The federal Centers for Disease Control and Prevention has added the controversial mRNA COVID-19 shots to the list of vaccines it recommends for children, a step which could bring Maine closer to mandating the treatment for children who attend public schools.
The CDC now recommends the COVID-19 shots for children between the ages of 6 months and 6 years of age as part of the full schedule of vaccinations.
In October, the CDC’s Advisory Committee on Immunization Practices (ACIP) voted unanimously in favor of adding the shots to the adult immunization schedule.
Former Maine CDC Director Nirav Shah is a member of ACIP.
Although the change is still only a recommendation and does not constitute a mandate, the guidance could be used by governors and school officials as a pretext to implement vaccine requirements for school children.
School vaccine mandates came up during Gov. Janet Mills’ gubernatorial debates with former Republican Gov. Paul LePage.
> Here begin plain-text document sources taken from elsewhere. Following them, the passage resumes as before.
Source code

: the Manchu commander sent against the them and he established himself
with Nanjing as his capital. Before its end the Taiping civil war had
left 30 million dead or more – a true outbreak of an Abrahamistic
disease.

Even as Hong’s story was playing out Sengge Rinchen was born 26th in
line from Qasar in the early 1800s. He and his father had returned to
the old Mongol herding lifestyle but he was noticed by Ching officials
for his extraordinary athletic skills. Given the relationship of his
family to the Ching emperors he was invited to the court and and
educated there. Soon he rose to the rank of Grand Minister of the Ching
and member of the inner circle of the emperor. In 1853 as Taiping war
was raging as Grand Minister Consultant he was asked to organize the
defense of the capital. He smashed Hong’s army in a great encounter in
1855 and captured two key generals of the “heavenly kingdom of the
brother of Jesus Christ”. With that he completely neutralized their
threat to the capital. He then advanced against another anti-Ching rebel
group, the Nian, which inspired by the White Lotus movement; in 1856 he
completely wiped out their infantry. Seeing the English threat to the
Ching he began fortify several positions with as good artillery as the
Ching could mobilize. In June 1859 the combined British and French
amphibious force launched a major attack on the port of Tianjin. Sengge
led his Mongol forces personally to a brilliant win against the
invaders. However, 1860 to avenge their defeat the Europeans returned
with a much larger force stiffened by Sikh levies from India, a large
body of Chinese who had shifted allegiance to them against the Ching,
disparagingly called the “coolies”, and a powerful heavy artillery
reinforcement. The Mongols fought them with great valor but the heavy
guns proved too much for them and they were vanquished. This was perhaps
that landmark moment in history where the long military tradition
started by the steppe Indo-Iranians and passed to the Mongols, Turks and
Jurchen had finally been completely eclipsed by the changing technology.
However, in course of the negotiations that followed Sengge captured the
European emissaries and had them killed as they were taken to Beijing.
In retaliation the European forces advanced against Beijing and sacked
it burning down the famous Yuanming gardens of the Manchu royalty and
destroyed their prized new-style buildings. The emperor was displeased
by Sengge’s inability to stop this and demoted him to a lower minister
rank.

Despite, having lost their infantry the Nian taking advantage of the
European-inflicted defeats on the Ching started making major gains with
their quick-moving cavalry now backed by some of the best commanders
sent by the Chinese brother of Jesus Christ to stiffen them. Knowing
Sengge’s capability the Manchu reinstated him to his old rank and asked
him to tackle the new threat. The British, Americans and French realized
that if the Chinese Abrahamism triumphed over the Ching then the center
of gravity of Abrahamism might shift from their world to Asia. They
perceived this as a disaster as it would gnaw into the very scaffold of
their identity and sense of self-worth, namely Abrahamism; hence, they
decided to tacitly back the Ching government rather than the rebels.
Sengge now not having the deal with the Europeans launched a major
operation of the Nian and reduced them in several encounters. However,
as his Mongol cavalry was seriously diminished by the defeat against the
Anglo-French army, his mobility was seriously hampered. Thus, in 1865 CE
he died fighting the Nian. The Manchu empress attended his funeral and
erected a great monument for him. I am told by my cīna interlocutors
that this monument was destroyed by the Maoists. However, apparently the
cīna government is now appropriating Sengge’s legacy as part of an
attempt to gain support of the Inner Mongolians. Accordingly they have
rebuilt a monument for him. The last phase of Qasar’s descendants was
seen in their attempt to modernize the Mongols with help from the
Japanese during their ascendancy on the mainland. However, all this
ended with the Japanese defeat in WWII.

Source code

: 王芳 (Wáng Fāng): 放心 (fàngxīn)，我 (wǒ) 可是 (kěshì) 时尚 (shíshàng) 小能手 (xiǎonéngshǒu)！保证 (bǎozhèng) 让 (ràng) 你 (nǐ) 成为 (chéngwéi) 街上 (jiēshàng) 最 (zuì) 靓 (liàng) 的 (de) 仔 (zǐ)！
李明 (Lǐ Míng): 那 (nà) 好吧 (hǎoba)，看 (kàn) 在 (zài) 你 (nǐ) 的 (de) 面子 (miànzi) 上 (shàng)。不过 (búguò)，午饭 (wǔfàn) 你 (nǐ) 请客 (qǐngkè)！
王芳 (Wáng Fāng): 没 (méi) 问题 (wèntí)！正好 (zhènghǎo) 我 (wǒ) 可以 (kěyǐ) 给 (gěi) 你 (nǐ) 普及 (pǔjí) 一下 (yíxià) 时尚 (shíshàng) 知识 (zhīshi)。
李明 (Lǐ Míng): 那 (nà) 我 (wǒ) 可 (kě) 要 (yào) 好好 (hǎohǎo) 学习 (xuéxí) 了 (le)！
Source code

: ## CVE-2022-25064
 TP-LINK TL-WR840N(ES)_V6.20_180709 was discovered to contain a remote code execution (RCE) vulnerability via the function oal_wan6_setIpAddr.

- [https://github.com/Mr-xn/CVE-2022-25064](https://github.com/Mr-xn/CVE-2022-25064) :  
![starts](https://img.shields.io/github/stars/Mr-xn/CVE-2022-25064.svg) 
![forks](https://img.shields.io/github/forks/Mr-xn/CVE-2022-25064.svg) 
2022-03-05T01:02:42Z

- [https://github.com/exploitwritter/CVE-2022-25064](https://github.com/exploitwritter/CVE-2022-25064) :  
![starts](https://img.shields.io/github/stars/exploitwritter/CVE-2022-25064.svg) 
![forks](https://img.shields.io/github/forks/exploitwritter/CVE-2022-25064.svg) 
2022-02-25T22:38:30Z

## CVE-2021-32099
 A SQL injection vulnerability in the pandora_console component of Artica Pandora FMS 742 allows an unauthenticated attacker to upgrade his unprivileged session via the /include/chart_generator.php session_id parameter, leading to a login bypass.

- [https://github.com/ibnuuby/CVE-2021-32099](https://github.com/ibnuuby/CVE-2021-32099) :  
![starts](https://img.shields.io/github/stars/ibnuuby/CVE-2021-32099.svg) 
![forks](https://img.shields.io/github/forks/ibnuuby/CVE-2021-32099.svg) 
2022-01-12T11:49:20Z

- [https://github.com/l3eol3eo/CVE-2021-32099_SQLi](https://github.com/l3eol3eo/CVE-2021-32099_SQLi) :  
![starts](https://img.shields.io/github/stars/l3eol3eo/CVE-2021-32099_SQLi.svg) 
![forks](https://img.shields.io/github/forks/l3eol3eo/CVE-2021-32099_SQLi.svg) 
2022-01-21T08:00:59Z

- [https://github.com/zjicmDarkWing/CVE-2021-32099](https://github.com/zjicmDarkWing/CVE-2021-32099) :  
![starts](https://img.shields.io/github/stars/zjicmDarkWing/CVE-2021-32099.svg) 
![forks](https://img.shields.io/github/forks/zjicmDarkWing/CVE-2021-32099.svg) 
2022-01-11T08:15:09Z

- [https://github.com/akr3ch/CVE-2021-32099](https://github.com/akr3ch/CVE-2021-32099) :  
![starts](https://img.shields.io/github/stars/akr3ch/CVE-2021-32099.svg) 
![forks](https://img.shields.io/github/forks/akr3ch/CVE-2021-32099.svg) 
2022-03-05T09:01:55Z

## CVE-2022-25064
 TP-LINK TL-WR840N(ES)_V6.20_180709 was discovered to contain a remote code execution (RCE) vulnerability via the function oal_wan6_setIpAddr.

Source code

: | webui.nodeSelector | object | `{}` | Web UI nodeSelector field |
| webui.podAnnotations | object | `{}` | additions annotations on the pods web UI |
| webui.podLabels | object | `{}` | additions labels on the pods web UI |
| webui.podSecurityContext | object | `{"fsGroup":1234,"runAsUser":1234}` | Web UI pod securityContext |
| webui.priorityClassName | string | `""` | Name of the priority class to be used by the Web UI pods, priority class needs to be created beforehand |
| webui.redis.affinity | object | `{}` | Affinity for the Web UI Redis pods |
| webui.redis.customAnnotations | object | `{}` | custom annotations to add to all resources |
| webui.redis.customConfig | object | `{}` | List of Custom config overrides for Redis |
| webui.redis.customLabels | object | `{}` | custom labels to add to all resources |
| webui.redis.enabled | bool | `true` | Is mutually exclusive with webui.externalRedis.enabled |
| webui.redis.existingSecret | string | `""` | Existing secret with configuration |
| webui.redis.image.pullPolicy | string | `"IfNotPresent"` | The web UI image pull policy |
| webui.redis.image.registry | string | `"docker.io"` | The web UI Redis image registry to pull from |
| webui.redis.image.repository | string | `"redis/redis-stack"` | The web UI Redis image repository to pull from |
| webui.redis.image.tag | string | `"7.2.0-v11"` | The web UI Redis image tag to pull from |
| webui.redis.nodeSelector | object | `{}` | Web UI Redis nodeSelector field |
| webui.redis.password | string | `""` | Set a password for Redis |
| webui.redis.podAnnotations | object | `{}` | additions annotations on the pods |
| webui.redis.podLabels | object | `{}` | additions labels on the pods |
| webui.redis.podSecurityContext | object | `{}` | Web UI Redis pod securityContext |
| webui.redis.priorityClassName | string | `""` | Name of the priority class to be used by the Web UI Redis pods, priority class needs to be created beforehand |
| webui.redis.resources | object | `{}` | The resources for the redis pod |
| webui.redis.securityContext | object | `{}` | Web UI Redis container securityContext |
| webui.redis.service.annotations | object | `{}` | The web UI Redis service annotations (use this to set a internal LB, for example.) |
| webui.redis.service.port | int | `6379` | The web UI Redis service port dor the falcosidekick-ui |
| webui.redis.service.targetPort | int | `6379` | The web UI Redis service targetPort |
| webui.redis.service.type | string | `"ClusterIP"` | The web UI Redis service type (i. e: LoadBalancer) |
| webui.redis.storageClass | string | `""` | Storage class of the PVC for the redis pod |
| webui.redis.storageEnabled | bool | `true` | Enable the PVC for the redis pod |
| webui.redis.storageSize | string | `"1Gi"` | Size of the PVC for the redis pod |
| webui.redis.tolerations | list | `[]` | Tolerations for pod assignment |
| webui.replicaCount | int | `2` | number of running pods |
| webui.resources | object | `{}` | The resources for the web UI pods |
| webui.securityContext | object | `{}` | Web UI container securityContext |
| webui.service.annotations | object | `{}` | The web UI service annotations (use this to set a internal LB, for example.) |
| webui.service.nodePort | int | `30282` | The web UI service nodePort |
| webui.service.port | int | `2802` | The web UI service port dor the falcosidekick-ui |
In the debates, Mills position on school vaccine mandates evolved, but she never ruled out imposing the requirements.
Mills, who previously embraced vaccine mandates for Maine health care workers, said in the Oct. 24 debate that she was not supportive of school mandates, but she left the door open to potentially implementing them at a later point.
A few days later she clarified that she would not support the mandate because the shots were still covered by an emergency use authorization from the Food and Drug Administration (FDA).